• [Available records]
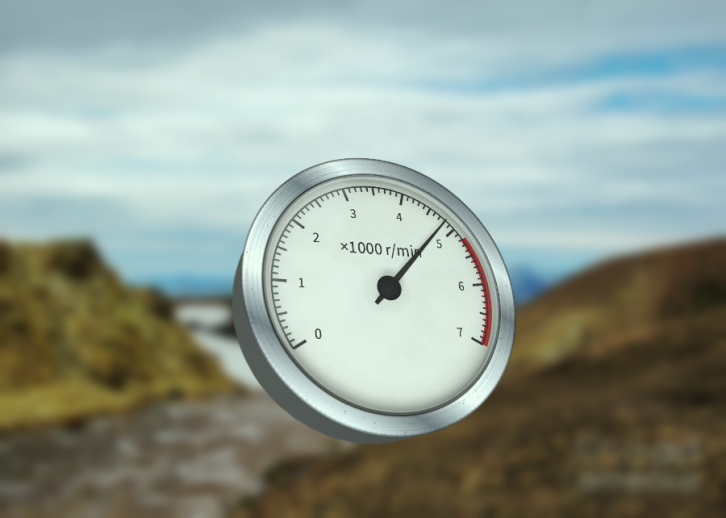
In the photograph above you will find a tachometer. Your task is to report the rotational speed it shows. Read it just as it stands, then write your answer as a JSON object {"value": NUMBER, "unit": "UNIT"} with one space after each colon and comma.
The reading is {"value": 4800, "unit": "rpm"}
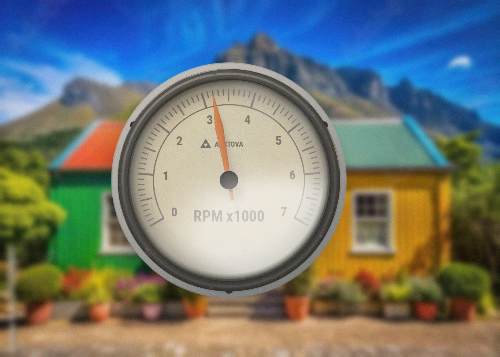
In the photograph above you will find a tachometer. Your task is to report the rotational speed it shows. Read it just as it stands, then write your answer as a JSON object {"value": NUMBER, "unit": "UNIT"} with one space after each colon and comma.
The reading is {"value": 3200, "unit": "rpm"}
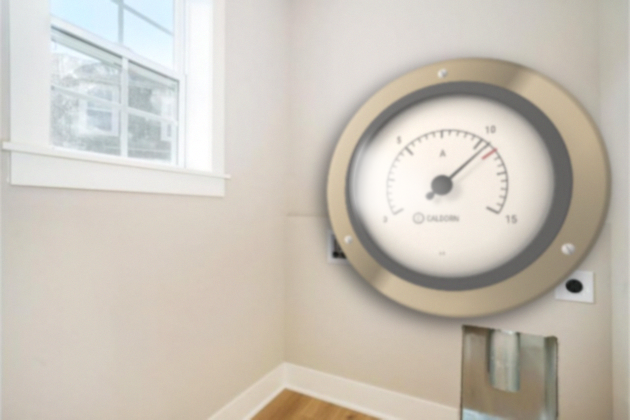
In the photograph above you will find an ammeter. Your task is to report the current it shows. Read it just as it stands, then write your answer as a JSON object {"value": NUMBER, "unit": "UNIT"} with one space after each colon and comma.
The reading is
...
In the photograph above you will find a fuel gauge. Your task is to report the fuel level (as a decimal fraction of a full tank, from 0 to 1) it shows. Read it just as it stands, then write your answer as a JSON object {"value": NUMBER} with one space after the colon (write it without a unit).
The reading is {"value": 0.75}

• [Exercise instructions] From the listing above, extract every line that contains the string "task". Matching is case-sensitive.

• [Written solution]
In the photograph above you will find a tachometer. Your task is to report the rotational speed it shows. Read it just as it stands, then write your answer as a JSON object {"value": NUMBER, "unit": "UNIT"} with one space after each colon and comma.
In the photograph above you will find a tachometer. Your task is to report the rotational speed it shows. Read it just as it stands, then write your answer as a JSON object {"value": NUMBER, "unit": "UNIT"} with one space after each colon and comma.
In the photograph above you will find an ammeter. Your task is to report the current it shows. Read it just as it stands, then write your answer as a JSON object {"value": NUMBER, "unit": "UNIT"} with one space after each colon and comma.
In the photograph above you will find a fuel gauge. Your task is to report the fuel level (as a decimal fraction of a full tank, from 0 to 1) it shows. Read it just as it stands, then write your answer as a JSON object {"value": NUMBER} with one space after the colon (write it without a unit).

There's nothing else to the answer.